最初の2つのビルドではかなり時間がかかっていますが、ビルド14393から始まったWindows 10 Anniversary Update以降で劇的に早くなっています。その後上下はしているものの、最初のビルド10240と比べると、クイックスキャンにかかる時間は短くなっていることがわかります。
◆09:ディスクI/Oパフォーマンス
I/Oサブシステムのパフォーマンスをテストするために、NTDEV氏はMicrosoftが提供するオープンソースのコマンドラインツールであるDiskpdを使用。設定のコマンドはこんな感じ。
diskspd -c1G -d300 -r -w40 -o32 -t8 -b64k -Sh -L
ディスクの読み取りと書き込みの合計入出力をまとめたグラフが以下。
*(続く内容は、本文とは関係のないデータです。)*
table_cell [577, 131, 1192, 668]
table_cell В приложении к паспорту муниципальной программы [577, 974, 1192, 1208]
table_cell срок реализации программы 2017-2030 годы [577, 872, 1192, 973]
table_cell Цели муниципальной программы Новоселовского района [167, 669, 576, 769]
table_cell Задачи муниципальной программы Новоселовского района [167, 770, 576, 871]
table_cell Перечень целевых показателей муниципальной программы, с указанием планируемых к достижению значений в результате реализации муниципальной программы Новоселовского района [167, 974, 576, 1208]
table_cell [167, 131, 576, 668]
数値が高いほど、パフォーマンスがいいことを示しています。最もスコアがよかったのはビルド17763。そこからビルド19041までほぼ横ばいなので、おそらくビルド17763でI/Oサブシステムが改善されたのだろうとNTDEV氏はみています。
◆10:シャットダウン速度
NTDEV氏は、「OSのシャットダウン速度は、OSを使用する上ではそれほど重要性は高くない」としながらも、各ビルドでのシャットダウンにかかる時間を計測しています。
それぞれのシャットダウンにかかる時間をまとめた以下のグラフを見ると、ビルド10586やビルド14393は5~6秒でシャットダウンしているものの、ほとんどが10秒ほどでシャットダウンしており、「バージョンアップに応じてシャットダウンに時間がかかっている」という現象は確認されませんでした。
10種類のテストを踏まえた上で、NTDEV氏は「Windows 10は時間の経過とともに遅くなりましたか?」という問いに対して「わずかにそういう部分はありますが、セキュリティやI/Oサブシステムはバージョンアップによって改善が見られています」と結論づけました。